* [AIM]:
Extract the lines of the data below, starting with the very first line and going on through the line that contains "common name: Candy barrel cactus". Reproduce each line without any change.
===== DATA SUPPLIED
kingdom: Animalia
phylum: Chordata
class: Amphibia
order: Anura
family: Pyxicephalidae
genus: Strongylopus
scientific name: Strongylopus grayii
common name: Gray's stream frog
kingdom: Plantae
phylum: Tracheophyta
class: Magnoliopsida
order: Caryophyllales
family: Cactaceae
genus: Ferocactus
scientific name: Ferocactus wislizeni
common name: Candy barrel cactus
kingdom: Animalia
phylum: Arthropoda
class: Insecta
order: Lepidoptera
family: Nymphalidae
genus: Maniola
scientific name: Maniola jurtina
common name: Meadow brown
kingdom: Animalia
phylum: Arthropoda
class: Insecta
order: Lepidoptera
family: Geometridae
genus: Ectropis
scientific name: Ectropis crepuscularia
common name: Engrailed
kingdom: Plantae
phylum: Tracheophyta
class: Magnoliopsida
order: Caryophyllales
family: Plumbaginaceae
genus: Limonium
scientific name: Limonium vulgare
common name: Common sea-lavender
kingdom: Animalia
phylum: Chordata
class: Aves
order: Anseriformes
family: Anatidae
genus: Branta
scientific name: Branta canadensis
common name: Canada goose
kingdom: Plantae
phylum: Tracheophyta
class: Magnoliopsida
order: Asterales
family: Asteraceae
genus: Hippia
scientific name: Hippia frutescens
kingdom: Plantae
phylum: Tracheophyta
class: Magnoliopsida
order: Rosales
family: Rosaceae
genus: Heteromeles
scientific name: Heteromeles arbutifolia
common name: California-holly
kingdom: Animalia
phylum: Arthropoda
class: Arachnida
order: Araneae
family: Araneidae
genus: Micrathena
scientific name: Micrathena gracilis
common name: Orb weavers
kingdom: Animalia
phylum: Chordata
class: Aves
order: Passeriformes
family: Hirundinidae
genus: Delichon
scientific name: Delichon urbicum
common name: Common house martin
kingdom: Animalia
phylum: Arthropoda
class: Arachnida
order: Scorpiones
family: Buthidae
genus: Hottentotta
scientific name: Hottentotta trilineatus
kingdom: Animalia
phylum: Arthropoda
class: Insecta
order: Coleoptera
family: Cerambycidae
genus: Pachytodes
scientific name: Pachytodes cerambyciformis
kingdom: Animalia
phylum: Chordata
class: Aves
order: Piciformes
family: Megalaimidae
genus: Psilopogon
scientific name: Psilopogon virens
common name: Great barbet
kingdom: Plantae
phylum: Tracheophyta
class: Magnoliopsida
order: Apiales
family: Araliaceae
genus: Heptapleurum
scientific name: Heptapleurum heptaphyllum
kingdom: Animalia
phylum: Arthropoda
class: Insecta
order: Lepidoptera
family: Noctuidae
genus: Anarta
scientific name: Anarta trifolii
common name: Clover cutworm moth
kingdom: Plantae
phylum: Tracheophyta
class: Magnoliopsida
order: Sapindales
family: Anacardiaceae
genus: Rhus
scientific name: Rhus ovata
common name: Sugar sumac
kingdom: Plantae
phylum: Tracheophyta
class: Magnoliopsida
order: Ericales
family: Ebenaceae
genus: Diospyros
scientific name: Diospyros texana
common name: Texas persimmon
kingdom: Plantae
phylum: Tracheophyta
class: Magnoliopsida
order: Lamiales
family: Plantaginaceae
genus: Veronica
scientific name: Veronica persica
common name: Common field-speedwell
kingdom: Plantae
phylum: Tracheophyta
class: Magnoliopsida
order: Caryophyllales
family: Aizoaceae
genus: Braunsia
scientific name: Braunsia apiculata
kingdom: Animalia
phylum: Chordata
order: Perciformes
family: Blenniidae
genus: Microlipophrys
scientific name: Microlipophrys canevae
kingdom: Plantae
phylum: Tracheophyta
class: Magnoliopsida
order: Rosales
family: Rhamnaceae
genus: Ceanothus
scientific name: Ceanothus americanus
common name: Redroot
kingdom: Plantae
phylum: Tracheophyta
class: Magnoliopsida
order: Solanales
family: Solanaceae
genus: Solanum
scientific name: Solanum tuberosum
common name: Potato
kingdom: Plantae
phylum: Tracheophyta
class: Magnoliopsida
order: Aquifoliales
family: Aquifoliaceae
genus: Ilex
==========
* [OUTPUT]:
kingdom: Animalia
phylum: Chordata
class: Amphibia
order: Anura
family: Pyxicephalidae
genus: Strongylopus
scientific name: Strongylopus grayii
common name: Gray's stream frog
kingdom: Plantae
phylum: Tracheophyta
class: Magnoliopsida
order: Caryophyllales
family: Cactaceae
genus: Ferocactus
scientific name: Ferocactus wislizeni
common name: Candy barrel cactus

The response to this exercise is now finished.